FAIRY TALE

ハンドルネームは八尾の猫です。耽美と翻訳ミステリが大好きです。旧ブログはhttp://d.hatena.ne.jp/hachibinoneko/、メールアドレスはaae22500@pop21.odn.ne.jpです。

ウィッチフォード連続殺人/ポーラ・ゴズリング

ウィッチフォード連続殺人 (ハヤカワ・ミステリ文庫)

ウィッチフォード連続殺人 (ハヤカワ・ミステリ文庫)

 文庫本の裏のあらすじ紹介では本格、訳者によるあとがきでは警察小説とされているが、当方の分類ではこのミステリ、サスペンスでもある。

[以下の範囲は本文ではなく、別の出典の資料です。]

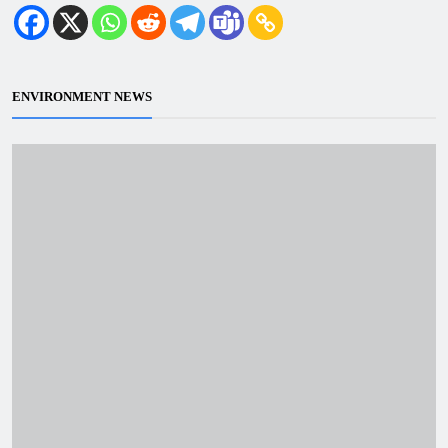
ENVIRONMENT NEWS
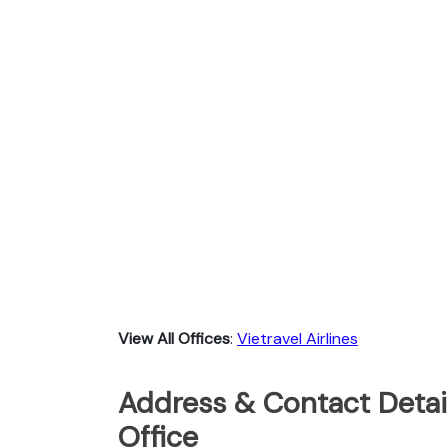
View All Offices
:
Vietravel Airlines
Address & Contact Detail
Office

それもよくできたサスペンス。
 イギリスはコーンウォールの美しき田舎町ウィッチフォード。この静かな町を震撼とさせる事件が発生した。女性達が咽を裂かれ、次々と殺されていく。あたかも切り裂きジャックが現代に蘇ったような事件にリューク・アボット主任警部が挑む。
 ハードボイルドだろうが、コージー・ミステリだろうが、そしてサスペンスだろうが、必ずロマンス(ハーレクイン風味)が出てくるがゴズリング流だが、本書でも離婚歴のある女医ジェニファー・イームズとアボット主任警部の恋愛が陰惨な連続殺人事件に彩りを添えている。ジェニファーには疎遠になりつつあるボーイフレンドのマーク・ピーコックがいるのだが、このマーク、傾きかけた名門の息子で、家屋敷を維持するのに必死になっている。彼には家名とピーコック屋敷にえらく執着する母親がいて……詳しくは書けないが、このピーコック母子のくだりが、この情緒的なサスペンスにゴシック小説の色合いを加えている。
 サスペンス小説がお好きならぜひ。